● Goal of the exercise
Please retype the data below line for line and leave out every picture.

● Exercise data
==================================================

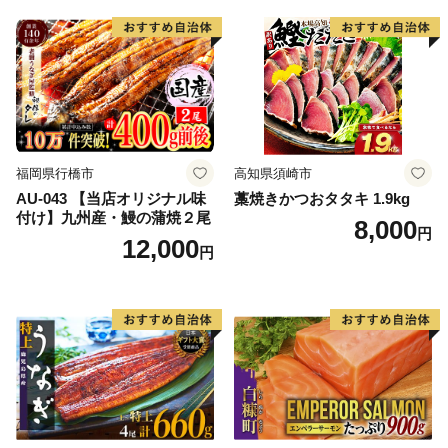
福岡県行橋市
高知県須崎市
AU-043 【当店オリジナル味
藁焼きかつおタタキ 1.9kg
付け】九州産・鰻の蒲焼２尾
8,000
円
12,000
円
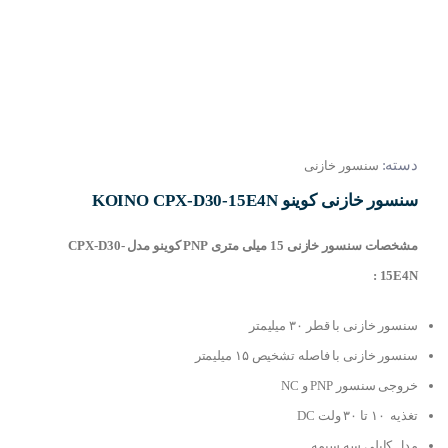
دسته:
سنسور خازنی
سنسور خازنی کوینو KOINO CPX-D30-15E4N
مشخصات سنسور خازنی 15 میلی متری PNP کوینو مدل CPX-D30-
15E4N :
سنسور خازنی با قطر ۳۰ میلیمتر
سنسور خازنی با فاصله تشخیص ۱۵ میلیمتر
خروجی سنسور PNP و NC
تغذیه ۱۰ تا ۳۰ ولت DC
مدل کابلی سه سیمه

==================================================

● Worked solution
福岡県行橋市
高知県須崎市
AU-043 【当店オリジナル味
藁焼きかつおタタキ 1.9kg
付け】九州産・鰻の蒲焼２尾
8,000
円
12,000
円
دسته:
سنسور خازنی
سنسور خازنی کوینو KOINO CPX-D30-15E4N
مشخصات سنسور خازنی 15 میلی متری PNP کوینو مدل CPX-D30-
15E4N :
سنسور خازنی با قطر ۳۰ میلیمتر
سنسور خازنی با فاصله تشخیص ۱۵ میلیمتر
خروجی سنسور PNP و NC
تغذیه ۱۰ تا ۳۰ ولت DC
مدل کابلی سه سیمه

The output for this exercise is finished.